Cabinet Office Accused Of Withholding Boris Johnson WhatsApps From Covid Inquiry

The inquiry has threatened legal action in order to see messages between the former PM and high-ranking figures including Rishi Sunak.
JUSTIN TALLIS via Getty Images

The government has been accused of refusing to hand over Boris Johnson’s WhatsApp messages and other evidence to the official Covid inquiry.

In response, the inquiry has threatened legal action to force the information to be provided.

The inquiry wants to see material including 24 notebooks kept by Johnson during the pandemic.

It has has also demanded access to unredacted messages from Johnson to 40 people including Rishi Sunak, Matt Hancock, Dominic Raab, cabinet secretary Simon Case and other senior ministers, officials and aides.

But Downing Street has rejected the request, insisting the government was supplying “all relevant” evidence to the inquiry but had no duty to disclose anything “unambiguously irrelevant”.
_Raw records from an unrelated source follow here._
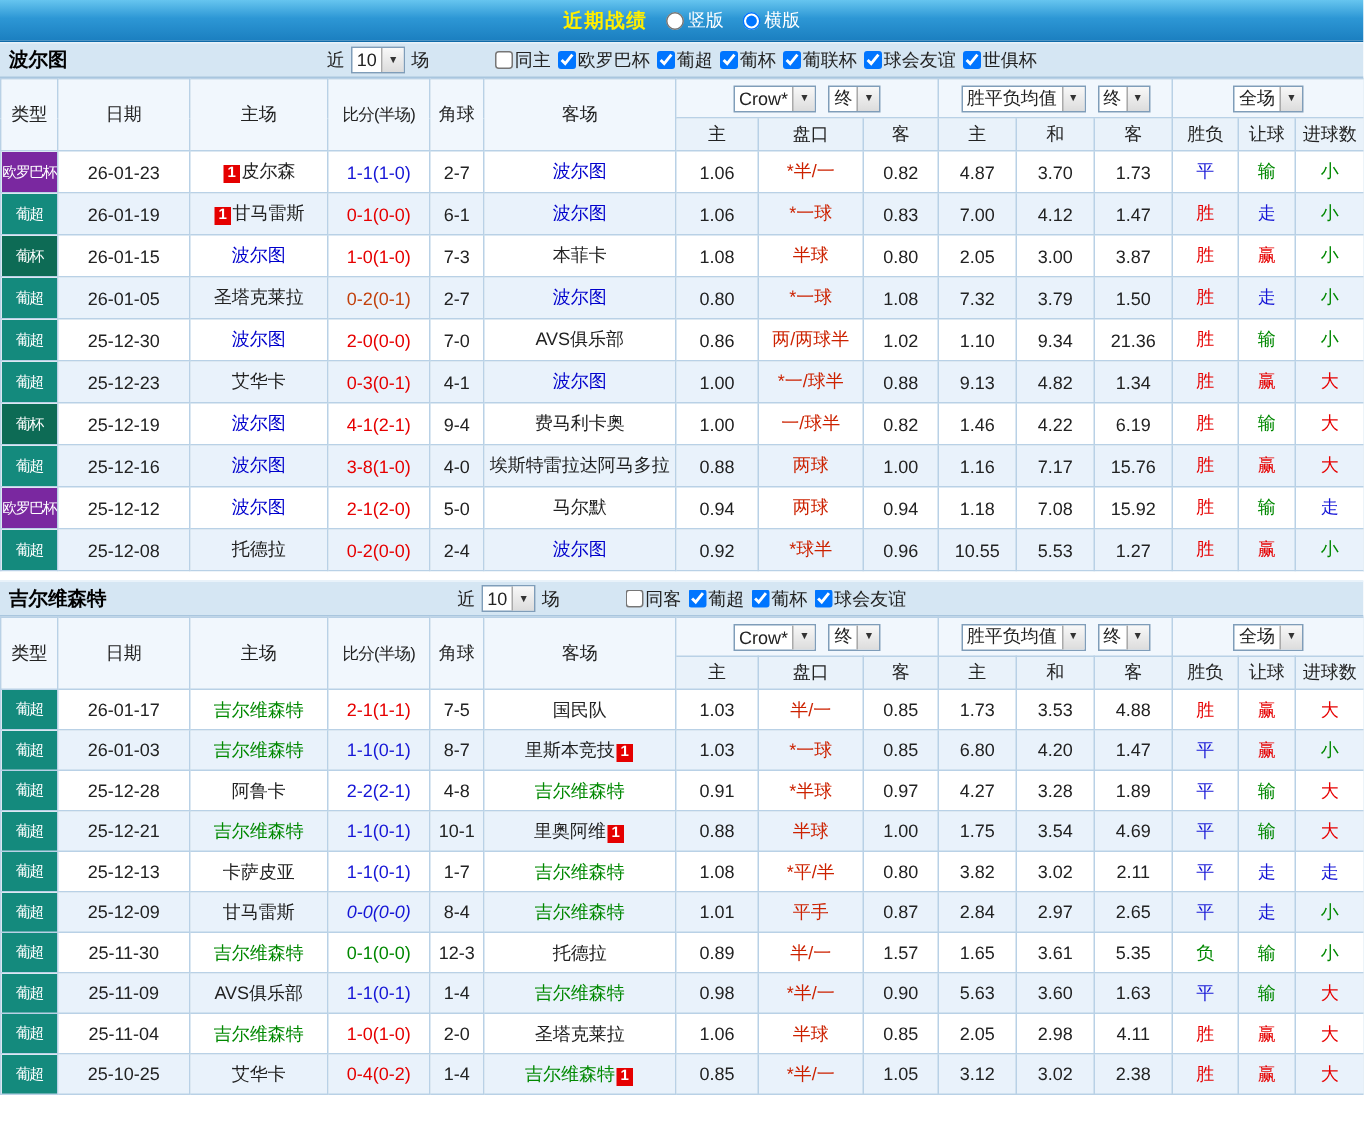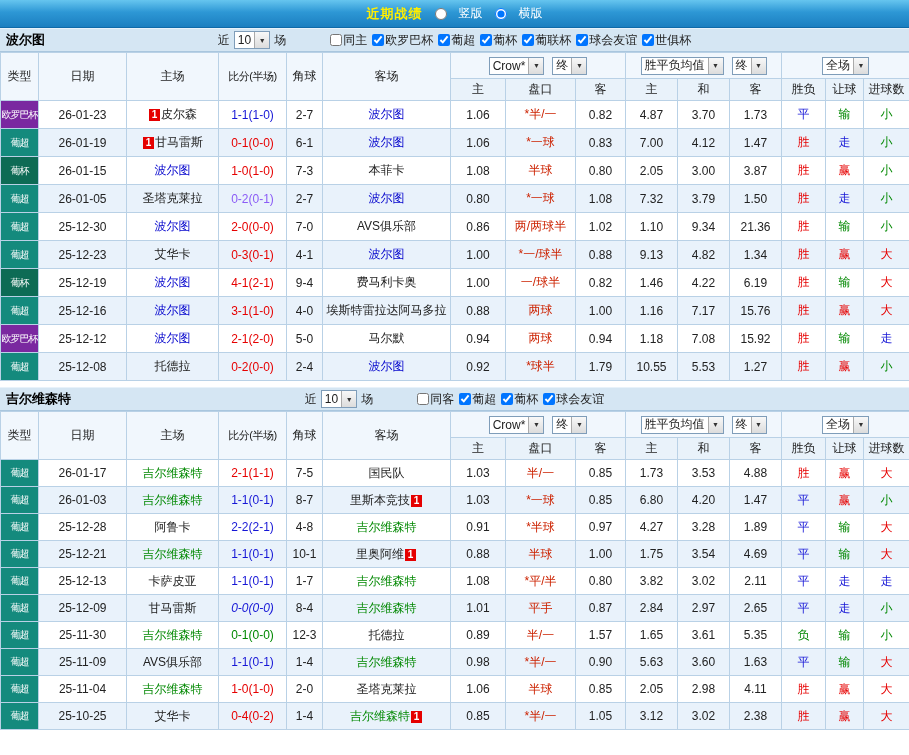--- a/index.html
+++ b/index.html
@@ -3,21 +3,21 @@
 <meta charset="utf-8">
 <style>
   * { margin:0; padding:0; box-sizing:border-box; }
   html,body { width:909px; height:755px; overflow:hidden; background:#fff;
     font-family:"Liberation Sans","DejaVu Sans",sans-serif; font-size:12px; color:#222; }
 
   
   .topbar { height:28px; background:linear-gradient(180deg,#66c5ef 0%,#2d97d5 45%,#1b7fc0 100%);
     border-bottom:1px solid #0f6aa8; display:flex; align-items:center; justify-content:center; gap:12px; color:#fff; }
   .topbar .title { color:#ffee00; font-weight:bold; font-size:13px; letter-spacing:1px; }
-  .radio-wrap { display:inline-flex; align-items:center; gap:12px; cursor:pointer; }
+  .radio-wrap { display:inline-flex; align-items:center; gap:3px; cursor:pointer; }
   input[type=radio], input[type=checkbox] { width:12px; height:12px; margin:0; }
 
   
   .filterbar { height:24px; background:#d5e6f3; border-bottom:1px solid #a9c6de; border-top:1px solid #e8f2fa;
     display:flex; align-items:center; position:relative; }
   .filterbar .team { position:absolute; left:6px; font-weight:bold; font-size:13px; color:#000; }
   .filters { margin:0 auto; display:flex; align-items:center; gap:4px; }
   .cbs { display:inline-flex; align-items:center; gap:5px;padding-left:40px; }
   .cb { display:inline-flex; align-items:center; gap:1px; cursor:pointer; }
 
@@ -226,21 +226,21 @@
           <td>3.00</td>
           <td>3.87</td>
           <td style="color: rgb(230, 0, 0);">胜</td>
           <td style="color: rgb(230, 0, 0);">赢</td>
           <td style="color: rgb(0, 136, 0);">小</td>
         </tr>
         <tr>
           <td class="league" style="background: rgb(20, 138, 125);">葡超</td>
           <td>26-01-05</td>
           <td><span style="color: rgb(34, 34, 34);">圣塔克莱拉</span></td>
-          <td style="color: #8b5cf6;">0-2(0-1)</td>
+          <td style="color: #c2410c;">0-2(0-1)</td>
           <td>2-7</td>
           <td><span style="color: rgb(0, 0, 204);">波尔图</span></td>
           <td>0.80</td>
           <td class="handicap">*一球</td>
           <td>1.08</td>
           <td>7.32</td>
           <td>3.79</td>
           <td>1.50</td>
           <td style="color: rgb(230, 0, 0);">胜</td>
           <td style="color: rgb(22, 22, 214);">走</td>
@@ -294,21 +294,21 @@
           <td>4.22</td>
           <td>6.19</td>
           <td style="color: rgb(230, 0, 0);">胜</td>
           <td style="color: rgb(0, 136, 0);">输</td>
           <td style="color: rgb(230, 0, 0);">大</td>
         </tr>
         <tr>
           <td class="league" style="background: rgb(20, 138, 125);">葡超</td>
           <td>25-12-16</td>
           <td><span style="color: rgb(0, 0, 204);">波尔图</span></td>
-          <td style="color: rgb(230, 0, 0);">3-1(1-0)</td>
+          <td style="color: rgb(230, 0, 0);">3-8(1-0)</td>
           <td>4-0</td>
           <td><span style="color: rgb(34, 34, 34);">埃斯特雷拉达阿马多拉</span></td>
           <td>0.88</td>
           <td class="handicap">两球</td>
           <td>1.00</td>
           <td>1.16</td>
           <td>7.17</td>
           <td>15.76</td>
           <td style="color: rgb(230, 0, 0);">胜</td>
           <td style="color: rgb(230, 0, 0);">赢</td>
@@ -333,21 +333,21 @@
         </tr>
         <tr>
           <td class="league" style="background: rgb(20, 138, 125);">葡超</td>
           <td>25-12-08</td>
           <td><span style="color: rgb(34, 34, 34);">托德拉</span></td>
           <td style="color: rgb(230, 0, 0);">0-2(0-0)</td>
           <td>2-4</td>
           <td><span style="color: rgb(0, 0, 204);">波尔图</span></td>
           <td>0.92</td>
           <td class="handicap">*球半</td>
-          <td>1.79</td>
+          <td>0.96</td>
           <td>10.55</td>
           <td>5.53</td>
           <td>1.27</td>
           <td style="color: rgb(230, 0, 0);">胜</td>
           <td style="color: rgb(230, 0, 0);">赢</td>
           <td style="color: rgb(0, 136, 0);">小</td>
         </tr>
       </tbody>
   </table>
The inquiry has given the government until 4pm on May 30 to comply with its legal order.

Angela Rayner, Labour’s deputy leader, said the fact the inquiry had to resort to invoking its legal powers to compel the handover of documents “suggests that this is a government with much to hide”.

“Rather than fighting legal battles to withhold evidence, it is essential that ministers now comply so the public is able to get to the truth and those responsible can be held to account,” she said.

In a letter to the inquiry, Johnson said it was “unfair and untrue” for it to be suggested he personally had refused to provide the evidence.

“I have always sought to comply with all disclosure requests from the Inquiry and I have already disclosed over 5,000 pages of documents and over 300 pages of emails,” he said.

Johnson told the inquiry he had ditched his government appointed lawyers and was now “instructing new solicitors”.

He made the move after being referred to the police by the Cabinet Office after officials discovered entries in his diary which could suggest more rules were broken during lockdown.

Allies of the former prime minister said Johnson had lost confidence in the objectivity of the Cabinet Office and its leadership.

According to The Times, Johnson’s diary revealed visits by friends to Chequers during the pandemic and new allegations about behaviour in Downing Street.

The diary was being examined by lawyers in order that material could be provided to the inquiry.

Johnson has claimed the decision to refer him to the police was a “politically motivated stitch up” by some in government.

“The events in question were all within the rules either because they were held outdoors or came within another lawful exception. They include regular meetings with civil servants and advisers,” his office said.

Both the Metropolitan Police and Thames Valley Police confirmed they had received documents about “potential breaches of the Health Protection Regulations between June 2020 and May 2021”.